Actually, the real winner's name is spelled 'oah', but that's a horse of a different color.
Like a brown, not a black with white. But anyway.
When you’re standing outside with a spray can and a little girl’s voice yells out “Daddy I want to sit on that!” You’re doing something right.
Pharaoh's been done for a while, I've been procrastinating on posting any photos because I was hoping to finish the other two (now three) horses at the same time.
You see.....
I acquired three plastic horses back around March-ish, and the plan was to finish all three before posting this blog. Show all three at the same time.
This is what I started with. Pharaoh is the one in brown. And they needed cleaning.
We call this a rodeo in a garage. They were repainted, white, gray, and black. Then given a ride.
This is horses in a car.
HOWEVER.
I’m going to be very busy for a while with painting and casting figurines for the kickstarter. And with the Triple Crown Winner of 2015 currently in the news, it’s time to drag my personal Egyptian horse out of the stable.

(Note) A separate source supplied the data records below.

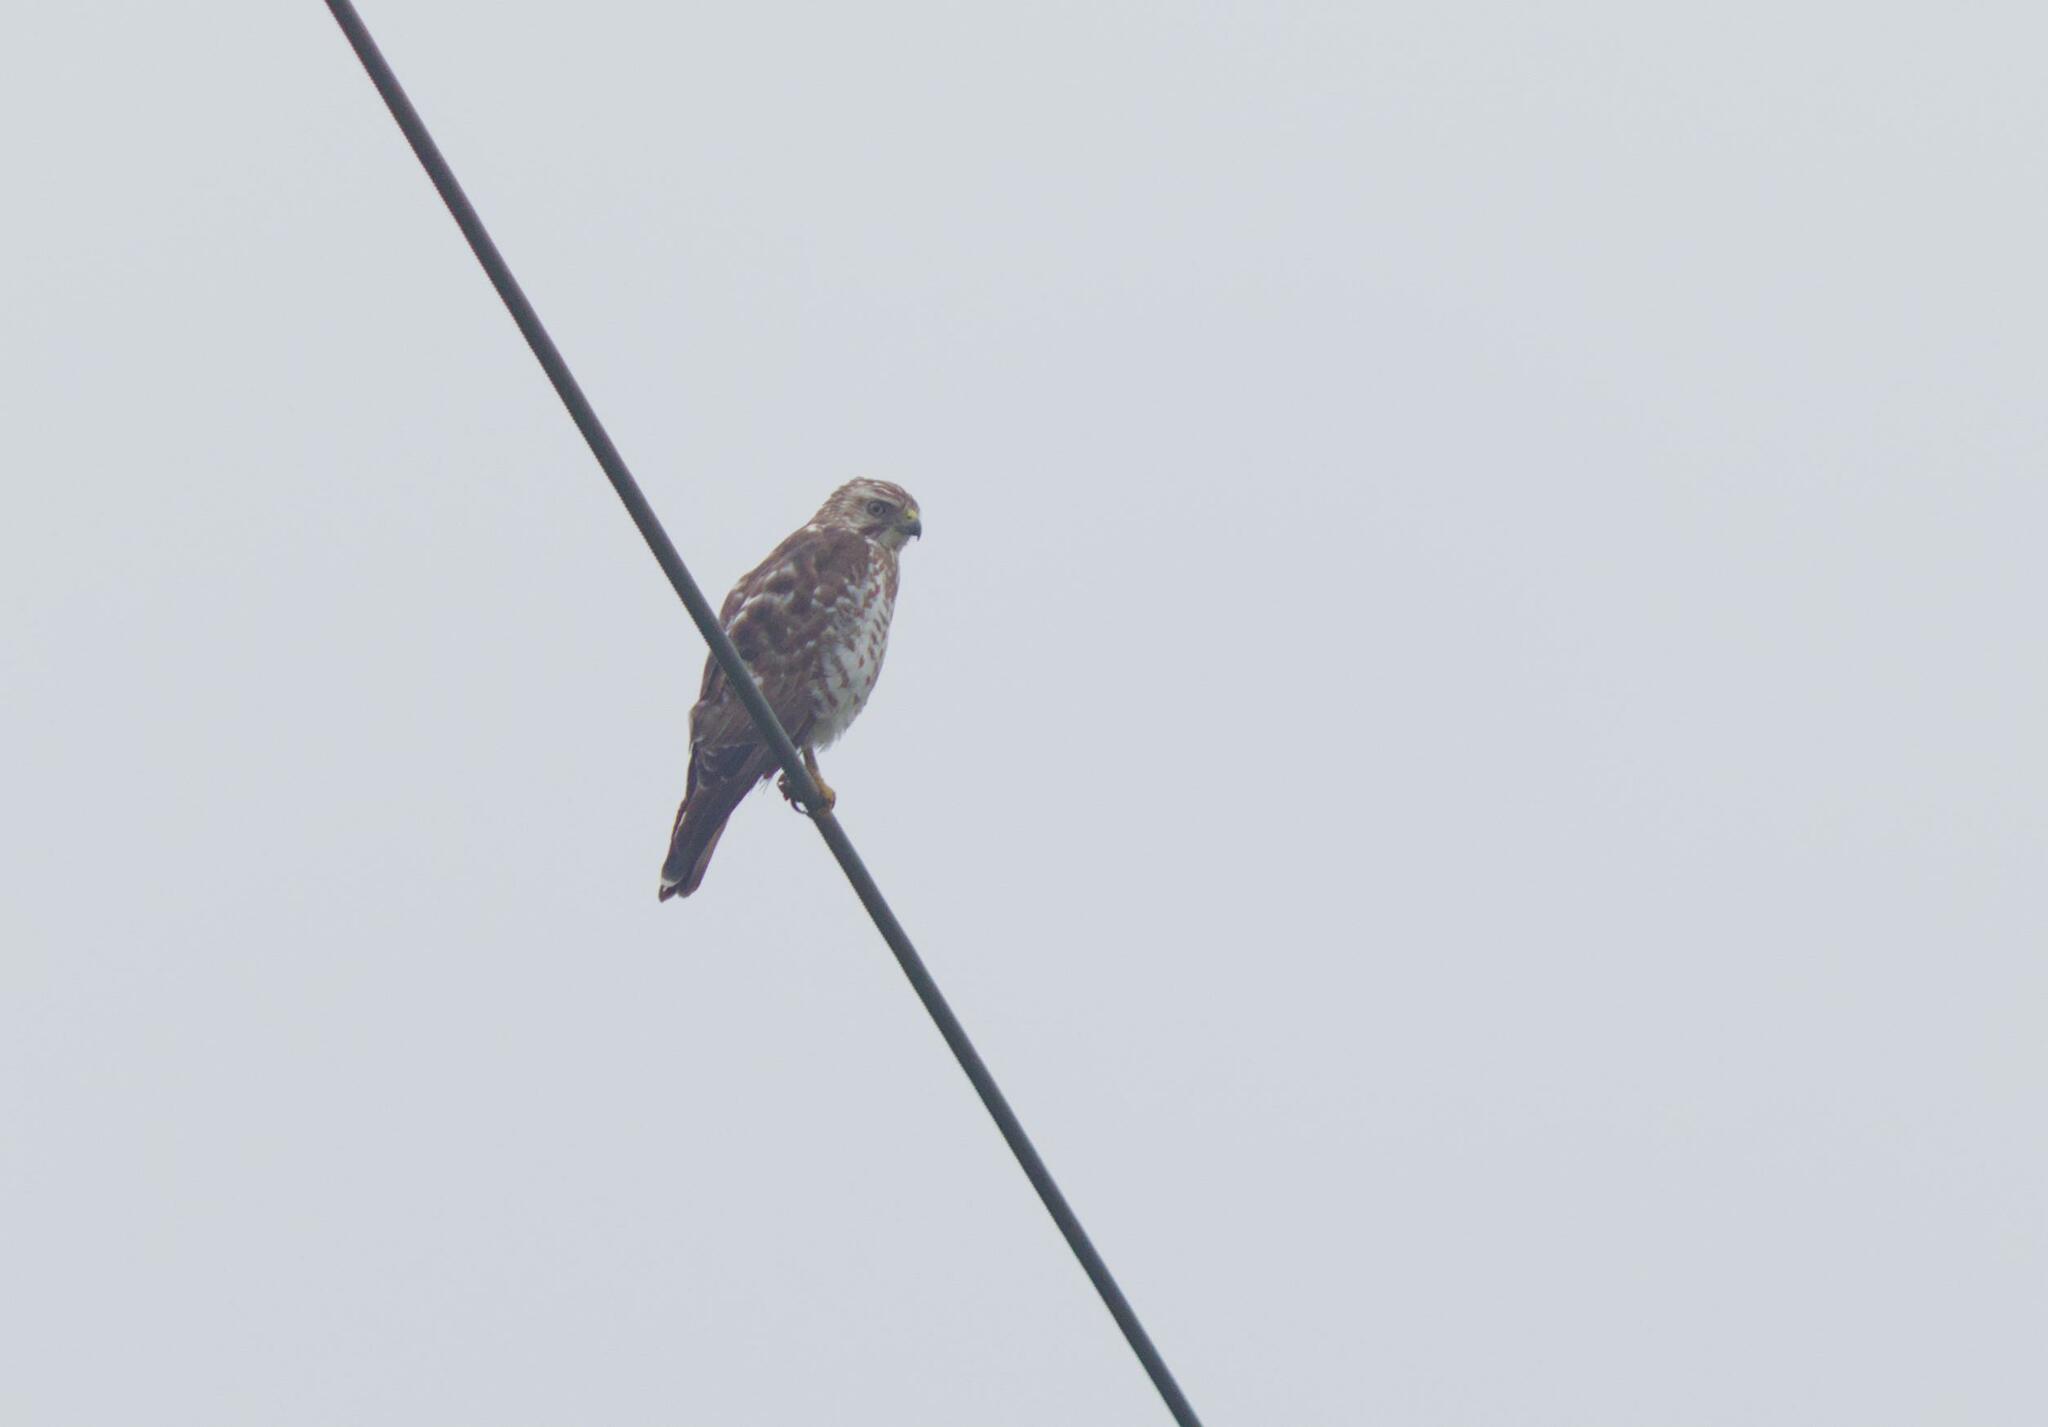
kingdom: Animalia
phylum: Chordata
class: Aves
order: Accipitriformes
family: Accipitridae
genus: Buteo
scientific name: Buteo platypterus
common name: Broad-winged hawk
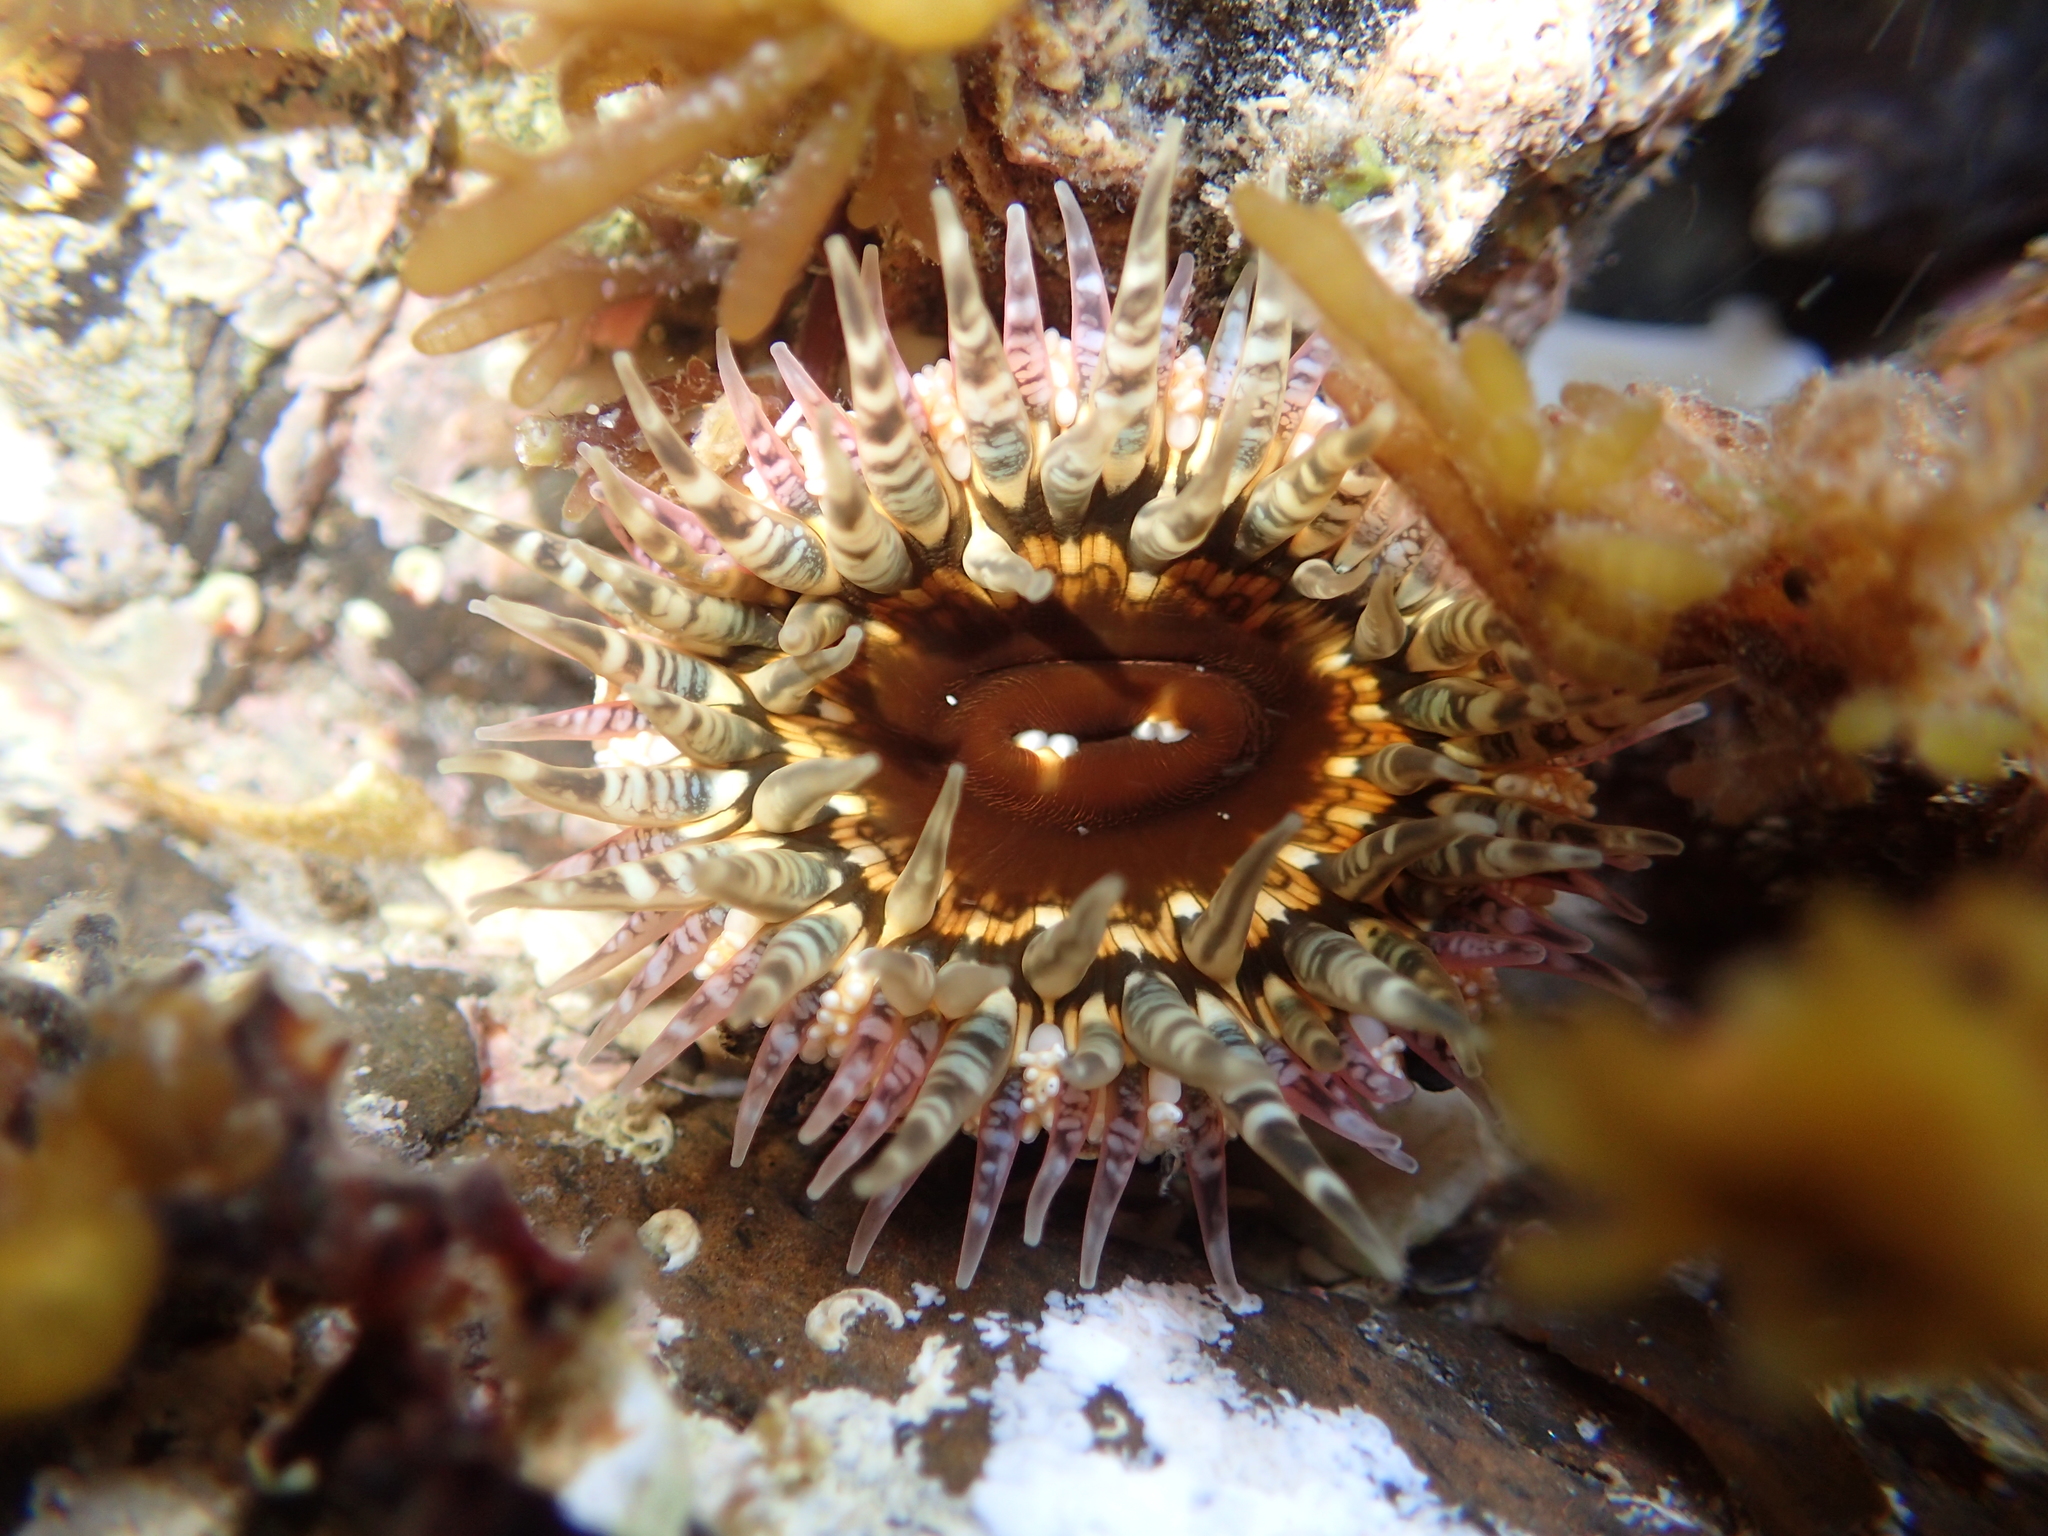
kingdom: Animalia
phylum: Cnidaria
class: Anthozoa
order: Actiniaria
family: Actiniidae
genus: Oulactis
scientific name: Oulactis muscosa
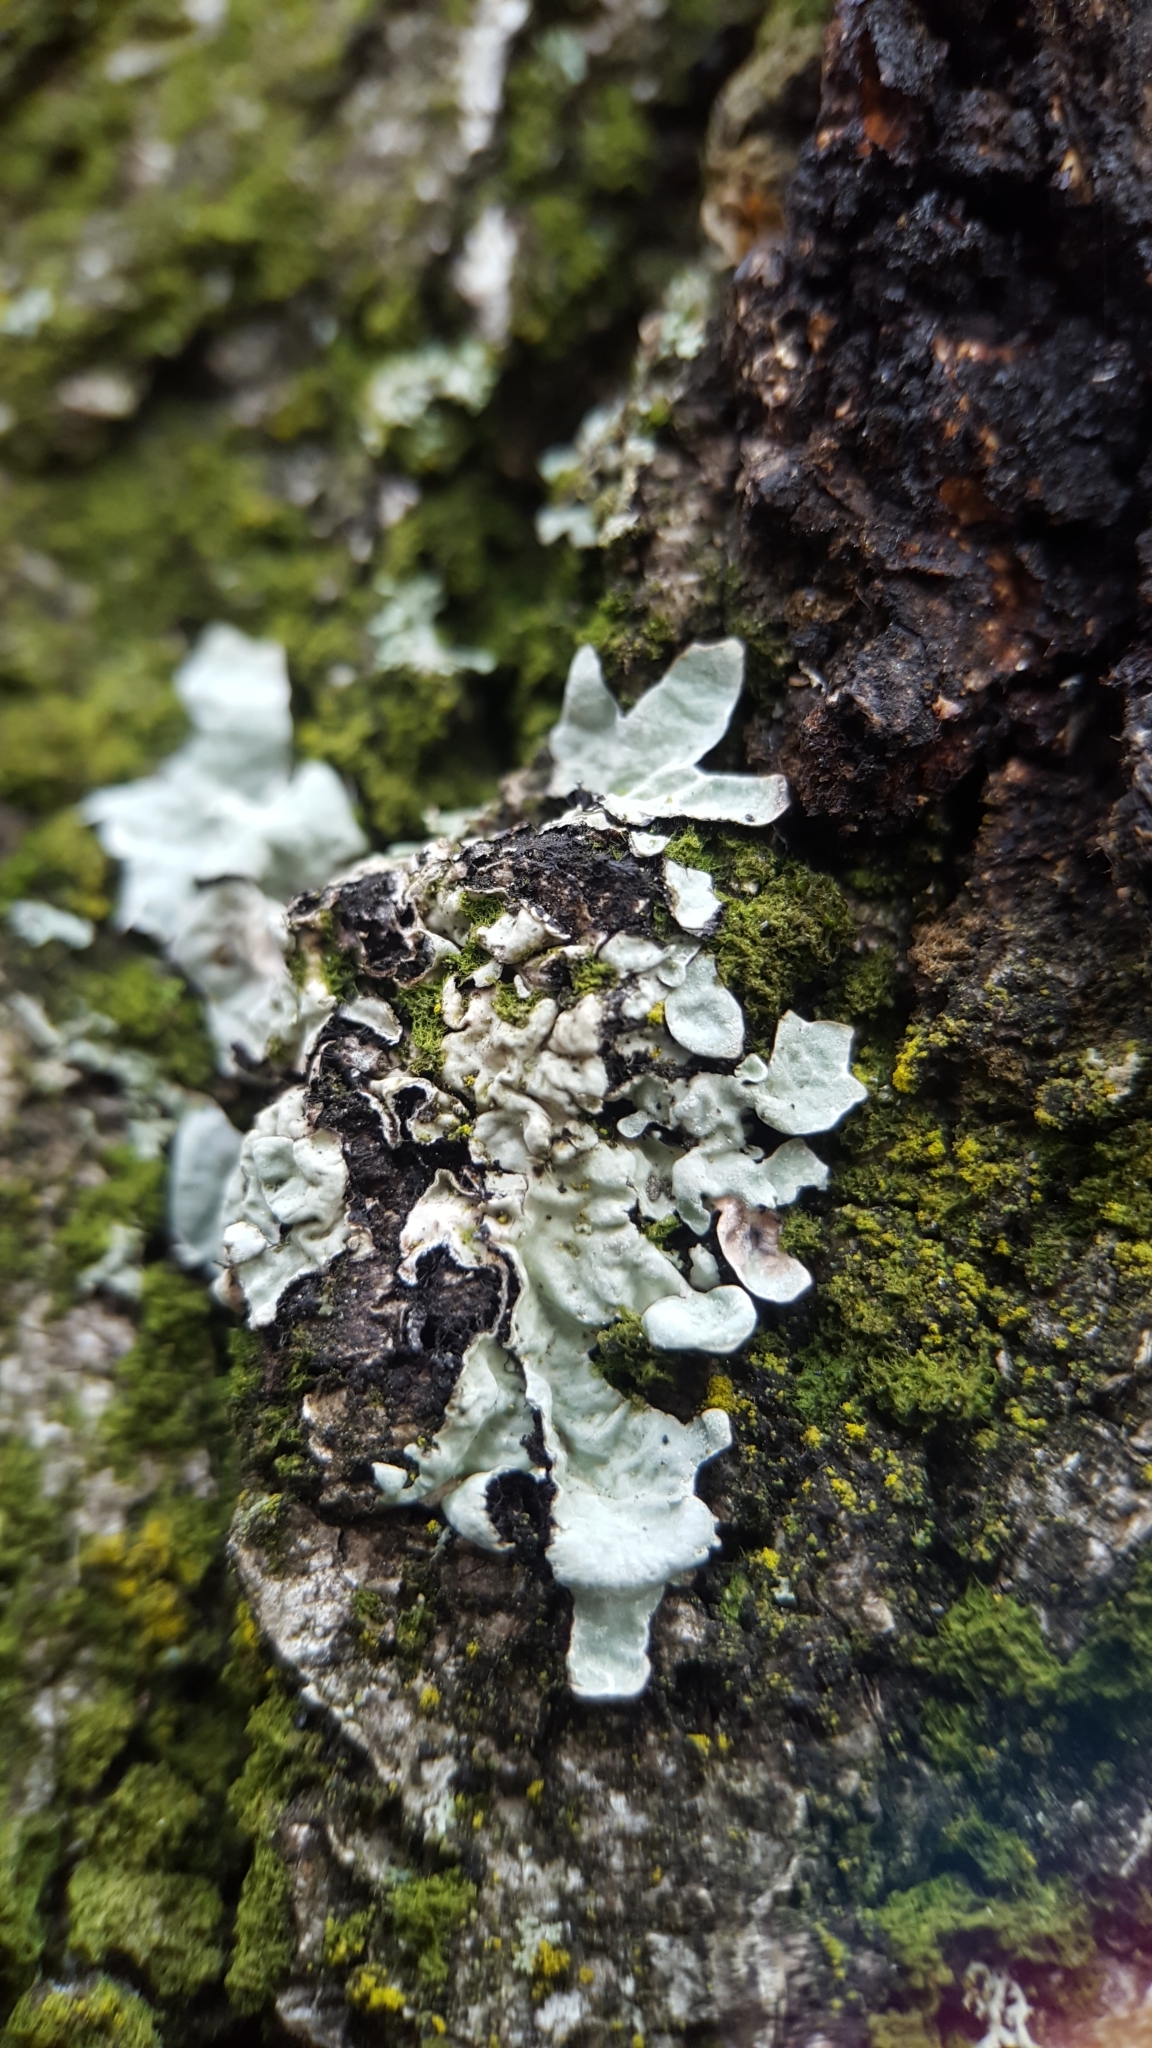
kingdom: Fungi
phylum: Ascomycota
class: Lecanoromycetes
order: Lecanorales
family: Parmeliaceae
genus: Parmelia
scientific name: Parmelia sulcata
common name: Netted shield lichen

Here's the starting base coat, this horse is the best sculpted of the three.
My beginning concept was Alexander the Great’s horse, Bucephalus who was a very famous black horse. I went so far as to order coins with Alexander's face on them to cover the rodeo spots.
The wallpaper tells you this is a pony party.
But Alexander the Great was busy having an Empire and spending quality time in Egypt. And I was inspired by the colors of the black and white porcelain horses that occupied Japan used to make.
The only answer was to grab a lamp and 'Walk Like An Egyptian'.
Because my base literally quotes the song. One word per side. Now I'm fluent in little bird pictures.
The first step is to collect the horse and chosen lamp, then the odds and ends that inspire the horse and have potential colors. Not all of them work out, like the fan, for example. Some of these are thrift store, most were Ebay. Needing a metallic gold color, most of Pharaoh's accessories were bought not sculpted like other horses. I tried some sculpting on Pharaoh to hide his rodeo ancestry, but temperature changes affected some of his decorations and had to be stripped and repainted. Occasionally I'll pick up a sculpted horse shoe off the carpet.
Adding the accessories is the very last part of a carousel lamp horse.
Drilling, painting, finishes come first.
I allowed some of the original color to come through on this one.
You can see some patchwork on the upper left.
Switched the Alex coins for something more suitable.
Outside for quick touch-ups.
Some patchwork is still evident above.
The entire point of a carousel horse is to put them in places you wouldn't expect.
Confusing little kids in parking lots since 1984.
Now he lights up an entire room. I mentioned painting figurines for the kickstarter, and those will take 1st priority. That said...there's a fourth horse...and these are solar powered.